Reinforcement Learning has successfully been used to accomplish many tasks, such as learning to play games (Mnih et al., 2015; Silver et al., 2017), control robots (Ng et al., 2006; Levine et al., 2015), and drive cars (Bojarski et al., 2016).
In model-free reinforcement learning, the environment model is considered a black box, so the agent can only interact with it through sample runs. The reward function, however, quantifies the task that the problem-designer wants the agent to accomplish, and so is not inherently part of the environment. Therefore, the reward function could be incorporated into the learning algorithm rather than being included in the environment model. The algorithm would then be able to check what the reward is for any state or action, even ones it hasn’t encountered in its sample runs. If the designer wants the agent to achieve a high reward for a number of reward functions, the algorithm could check what the reward is for each function and then use an off-policy algorithm to simultaneously learn the value function of each reward. Alternatively, if the distribution of reward functions can be parameterized, then the parameters can be fed into the policy, which will learn different behaviours for different reward functions.
For example, Andrychowicz et al. (2017) develop the Hindsight Experience Replay (HER) method which demonstrates that a neural network policy can generalize across sparse, goal-oriented rewards. The agent learns how to reach multiple goal states and can even interpolate to goal states that it did not specifically see before. They add the desired goal to the state representation and augment the experience replay dataset with alternate goals in order to learn to generalize to new goals.

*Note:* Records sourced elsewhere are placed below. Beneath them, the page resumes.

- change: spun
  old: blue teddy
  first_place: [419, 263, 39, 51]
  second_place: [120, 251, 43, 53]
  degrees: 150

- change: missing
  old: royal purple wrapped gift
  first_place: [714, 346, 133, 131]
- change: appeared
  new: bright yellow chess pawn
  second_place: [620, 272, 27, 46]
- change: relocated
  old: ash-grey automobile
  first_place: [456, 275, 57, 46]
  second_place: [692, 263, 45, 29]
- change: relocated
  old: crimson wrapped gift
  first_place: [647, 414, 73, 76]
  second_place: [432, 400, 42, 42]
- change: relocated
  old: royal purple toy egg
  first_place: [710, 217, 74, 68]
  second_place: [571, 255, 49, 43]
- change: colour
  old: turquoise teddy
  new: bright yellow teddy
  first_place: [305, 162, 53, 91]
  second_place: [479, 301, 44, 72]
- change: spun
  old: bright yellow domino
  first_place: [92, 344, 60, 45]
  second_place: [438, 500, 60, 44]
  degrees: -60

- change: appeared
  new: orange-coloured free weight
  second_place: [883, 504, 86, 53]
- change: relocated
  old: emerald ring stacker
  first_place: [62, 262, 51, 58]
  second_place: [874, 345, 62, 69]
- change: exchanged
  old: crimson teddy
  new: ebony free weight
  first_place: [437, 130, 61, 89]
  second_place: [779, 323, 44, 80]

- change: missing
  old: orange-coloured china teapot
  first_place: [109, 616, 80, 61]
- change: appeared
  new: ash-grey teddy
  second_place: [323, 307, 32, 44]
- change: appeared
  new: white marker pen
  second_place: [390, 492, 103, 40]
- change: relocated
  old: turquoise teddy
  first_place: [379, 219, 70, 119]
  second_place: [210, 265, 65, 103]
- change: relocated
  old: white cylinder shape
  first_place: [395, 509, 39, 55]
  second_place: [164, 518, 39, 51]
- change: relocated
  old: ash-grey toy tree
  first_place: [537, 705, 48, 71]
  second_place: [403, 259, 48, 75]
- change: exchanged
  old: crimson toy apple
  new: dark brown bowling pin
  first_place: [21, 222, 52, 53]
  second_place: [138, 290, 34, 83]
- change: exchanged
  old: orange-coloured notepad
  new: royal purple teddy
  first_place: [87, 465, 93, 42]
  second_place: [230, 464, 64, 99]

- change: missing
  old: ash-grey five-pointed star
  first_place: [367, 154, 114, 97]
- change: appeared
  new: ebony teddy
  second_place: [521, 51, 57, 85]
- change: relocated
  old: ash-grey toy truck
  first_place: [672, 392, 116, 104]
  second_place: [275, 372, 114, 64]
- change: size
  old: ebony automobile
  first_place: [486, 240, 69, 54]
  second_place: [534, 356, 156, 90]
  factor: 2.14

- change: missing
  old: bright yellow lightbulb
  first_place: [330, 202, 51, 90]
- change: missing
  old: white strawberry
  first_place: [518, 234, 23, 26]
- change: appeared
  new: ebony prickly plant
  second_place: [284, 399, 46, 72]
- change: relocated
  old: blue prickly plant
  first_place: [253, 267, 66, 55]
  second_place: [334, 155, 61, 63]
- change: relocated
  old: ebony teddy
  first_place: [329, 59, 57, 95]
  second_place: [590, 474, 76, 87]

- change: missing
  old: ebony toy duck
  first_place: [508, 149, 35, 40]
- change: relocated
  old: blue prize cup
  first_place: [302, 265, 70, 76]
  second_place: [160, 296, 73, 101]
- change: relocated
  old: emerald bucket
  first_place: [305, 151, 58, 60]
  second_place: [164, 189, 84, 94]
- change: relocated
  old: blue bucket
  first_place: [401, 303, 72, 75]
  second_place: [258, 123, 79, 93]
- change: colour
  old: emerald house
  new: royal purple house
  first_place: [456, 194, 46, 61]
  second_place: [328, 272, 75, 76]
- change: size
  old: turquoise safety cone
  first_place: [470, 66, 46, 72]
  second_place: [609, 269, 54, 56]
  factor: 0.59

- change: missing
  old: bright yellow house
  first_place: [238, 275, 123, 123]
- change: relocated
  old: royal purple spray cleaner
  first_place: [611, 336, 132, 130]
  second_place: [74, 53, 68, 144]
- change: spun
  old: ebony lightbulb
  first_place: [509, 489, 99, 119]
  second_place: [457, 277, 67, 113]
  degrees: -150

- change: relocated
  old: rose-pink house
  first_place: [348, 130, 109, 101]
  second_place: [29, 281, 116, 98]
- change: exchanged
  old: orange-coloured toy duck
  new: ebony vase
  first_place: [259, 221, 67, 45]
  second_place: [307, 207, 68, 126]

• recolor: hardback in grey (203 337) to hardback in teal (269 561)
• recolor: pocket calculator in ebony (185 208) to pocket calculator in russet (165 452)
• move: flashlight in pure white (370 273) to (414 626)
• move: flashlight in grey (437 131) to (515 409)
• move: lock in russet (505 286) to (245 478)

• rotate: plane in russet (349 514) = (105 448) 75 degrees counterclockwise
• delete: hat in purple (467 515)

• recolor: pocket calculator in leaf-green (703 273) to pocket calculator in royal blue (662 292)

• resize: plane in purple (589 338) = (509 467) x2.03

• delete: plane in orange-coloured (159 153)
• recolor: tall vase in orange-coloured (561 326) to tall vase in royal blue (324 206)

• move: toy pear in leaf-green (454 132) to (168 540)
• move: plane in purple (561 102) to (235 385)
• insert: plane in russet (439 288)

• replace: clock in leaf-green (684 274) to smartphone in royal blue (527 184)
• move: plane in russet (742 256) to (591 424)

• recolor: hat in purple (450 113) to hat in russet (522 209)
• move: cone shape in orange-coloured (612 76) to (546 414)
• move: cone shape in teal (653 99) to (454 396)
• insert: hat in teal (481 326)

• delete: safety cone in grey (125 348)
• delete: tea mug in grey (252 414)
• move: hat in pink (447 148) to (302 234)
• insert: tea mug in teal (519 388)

We extend this result to another class of reward functions: multi-objective rewards with a linear scalarization function. Multi-objective reinforcement learning problems consider environments where the reward is vector valued rather than scalar. Roijers et al. (2014) provide a thorough overview. To solve a multi-objective problem, one can either find all policies on the Pareto front–that is, the set of policies in which no policy is strictly worse than any other–or one can specify a function that converts the reward vector to a scalar. The advantage of specifying a scalarization function is that one can then use the standard set of reinforcement learning algorithms to learn how to maximize the reward. One common scalarization function is a linear function that computes a weighted sum of the elements in the reward vector (Natarajan and Tadepalli, 2005; Barrett and Narayanan, 2008; Mossalam et al., 2016). The disadvantage, however, is that in order to use standard reinforcement learning techniques, the weights must be specified up front, before training the agent. For example, if you were to design an agent that would help navigate from home to work, you might choose a reward function that weights the commute time, the cost of the route, and the cost to the environment. Depending on the day, you might consider cost to be more important than time, or vice versa, and would need to retrain the algorithm each time you changed your mind.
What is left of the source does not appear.